Film Highlights the Gay Orthodox Experience
"Trembling Before G-d" is filmmaker Sandi DuBowski’s unprecedented feature documentary that shatters assumptions about faith, sexuality, and religious fundamentalism.
Built around intimately-told personal stories of Hasidic and Orthodox Jews who are gay or lesbian, the film portrays a group of people who face a profound dilemma - how to reconcile their passionate love of Judaism and the Divine with the drastic Biblical prohibitions that forbid homosexuality. As the film unfolds, we meet a range of complex individuals - some hidden, some out - from the world’s first openly gay Orthodox rabbi to closeted, married Hasidic gays and lesbians to those abandoned by religious families to Orthodox lesbian high-school sweethearts.
Many have been tragically rejected and their pain is raw, yet with irony, humor, and resilience, they love, care, struggle, and debate with a tradition thousands of years old.
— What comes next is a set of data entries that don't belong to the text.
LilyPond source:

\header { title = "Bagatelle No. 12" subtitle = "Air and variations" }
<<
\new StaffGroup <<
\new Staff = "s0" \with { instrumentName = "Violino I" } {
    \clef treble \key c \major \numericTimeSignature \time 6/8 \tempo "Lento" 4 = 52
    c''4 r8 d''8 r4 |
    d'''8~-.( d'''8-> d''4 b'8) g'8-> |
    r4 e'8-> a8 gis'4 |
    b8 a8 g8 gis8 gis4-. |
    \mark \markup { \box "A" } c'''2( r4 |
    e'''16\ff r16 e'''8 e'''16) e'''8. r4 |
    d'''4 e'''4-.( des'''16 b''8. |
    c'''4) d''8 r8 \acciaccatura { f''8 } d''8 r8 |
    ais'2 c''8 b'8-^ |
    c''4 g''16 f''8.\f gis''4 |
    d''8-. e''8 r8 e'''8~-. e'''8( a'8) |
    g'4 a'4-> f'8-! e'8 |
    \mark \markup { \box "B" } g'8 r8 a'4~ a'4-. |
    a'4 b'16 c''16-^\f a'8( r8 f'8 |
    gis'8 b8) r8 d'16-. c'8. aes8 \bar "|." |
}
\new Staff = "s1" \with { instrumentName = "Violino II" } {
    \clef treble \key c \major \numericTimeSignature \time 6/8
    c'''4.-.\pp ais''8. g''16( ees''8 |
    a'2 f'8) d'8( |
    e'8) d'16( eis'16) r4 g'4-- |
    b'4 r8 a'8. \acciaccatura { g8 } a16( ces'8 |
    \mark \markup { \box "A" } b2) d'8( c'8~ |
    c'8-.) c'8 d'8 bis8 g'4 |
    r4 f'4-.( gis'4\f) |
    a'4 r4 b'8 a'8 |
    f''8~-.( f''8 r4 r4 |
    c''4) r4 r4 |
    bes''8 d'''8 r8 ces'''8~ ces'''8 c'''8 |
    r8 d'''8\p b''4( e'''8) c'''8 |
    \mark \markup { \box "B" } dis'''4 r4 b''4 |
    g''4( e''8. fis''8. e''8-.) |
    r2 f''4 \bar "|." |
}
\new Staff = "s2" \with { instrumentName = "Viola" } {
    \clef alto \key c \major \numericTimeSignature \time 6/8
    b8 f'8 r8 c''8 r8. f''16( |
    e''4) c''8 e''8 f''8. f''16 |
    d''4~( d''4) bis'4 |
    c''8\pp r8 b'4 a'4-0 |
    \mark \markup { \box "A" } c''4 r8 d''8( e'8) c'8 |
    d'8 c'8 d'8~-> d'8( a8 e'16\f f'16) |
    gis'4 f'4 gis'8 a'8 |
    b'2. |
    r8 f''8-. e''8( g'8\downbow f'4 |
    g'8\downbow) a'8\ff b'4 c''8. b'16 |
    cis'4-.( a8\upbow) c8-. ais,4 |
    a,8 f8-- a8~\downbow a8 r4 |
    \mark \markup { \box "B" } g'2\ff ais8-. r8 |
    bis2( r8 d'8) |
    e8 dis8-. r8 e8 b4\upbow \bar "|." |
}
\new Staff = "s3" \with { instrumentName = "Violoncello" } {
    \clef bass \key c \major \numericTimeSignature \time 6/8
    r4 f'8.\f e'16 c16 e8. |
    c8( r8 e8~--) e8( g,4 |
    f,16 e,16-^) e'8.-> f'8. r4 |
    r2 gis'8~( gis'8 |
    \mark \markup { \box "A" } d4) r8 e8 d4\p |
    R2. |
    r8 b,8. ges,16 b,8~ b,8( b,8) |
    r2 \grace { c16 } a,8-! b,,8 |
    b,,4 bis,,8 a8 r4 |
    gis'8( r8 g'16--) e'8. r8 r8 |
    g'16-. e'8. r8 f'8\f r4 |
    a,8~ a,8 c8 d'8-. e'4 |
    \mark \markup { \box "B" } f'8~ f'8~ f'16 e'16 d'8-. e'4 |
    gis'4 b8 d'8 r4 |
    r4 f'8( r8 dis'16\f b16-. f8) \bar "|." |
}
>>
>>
Ultimately, they are forced to question how they can pursue truth and faith in their lives. Vividly shot with a courageous few people over five years in Brooklyn, Jerusalem, Los Angeles, London, Miami, and San Francisco, "Trembling Before G-d" is an international project with global implications that strikes at the meaning of religious identity and tradition in a modern world. For the first time, this issue has become a live, public debate in Orthodox circles, and the film is both witness and catalyst to this historic moment. What emerges is a loving and fearless testament to faith and survival and the universal struggle to belong.
The film was received with acclaim at the recent Sundance Festival and has garnered positive reviews in newspapers from the Los Angeles Times to the Washington Post.
Further information about the film is available at www.tremblingbeforeg-d.com and info at tremblingbeforeg-d dot com. The World Congress extends its own Mazel Tov to Sandi Dubowski.